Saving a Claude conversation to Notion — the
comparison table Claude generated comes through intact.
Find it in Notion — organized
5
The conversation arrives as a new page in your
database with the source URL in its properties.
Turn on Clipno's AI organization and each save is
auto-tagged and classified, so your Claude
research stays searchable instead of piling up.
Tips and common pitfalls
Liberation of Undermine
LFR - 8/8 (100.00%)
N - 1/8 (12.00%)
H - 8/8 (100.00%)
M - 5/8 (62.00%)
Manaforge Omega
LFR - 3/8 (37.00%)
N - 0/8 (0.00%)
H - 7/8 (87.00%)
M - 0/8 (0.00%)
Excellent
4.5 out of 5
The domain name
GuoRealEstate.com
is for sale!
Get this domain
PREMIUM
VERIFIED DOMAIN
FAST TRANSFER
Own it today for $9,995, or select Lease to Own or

■ ACTIVITY
From the data above, output every line exactly.

■ EXERCISE SOLUTION
Saving a Claude conversation to Notion — the
comparison table Claude generated comes through intact.
Find it in Notion — organized
5
The conversation arrives as a new page in your
database with the source URL in its properties.
Turn on Clipno's AI organization and each save is
auto-tagged and classified, so your Claude
research stays searchable instead of piling up.
Tips and common pitfalls
Liberation of Undermine
LFR - 8/8 (100.00%)
N - 1/8 (12.00%)
H - 8/8 (100.00%)
M - 5/8 (62.00%)
Manaforge Omega
LFR - 3/8 (37.00%)
N - 0/8 (0.00%)
H - 7/8 (87.00%)
M - 0/8 (0.00%)
Excellent
4.5 out of 5
The domain name
GuoRealEstate.com
is for sale!
Get this domain
PREMIUM
VERIFIED DOMAIN
FAST TRANSFER
Own it today for $9,995, or select Lease to Own or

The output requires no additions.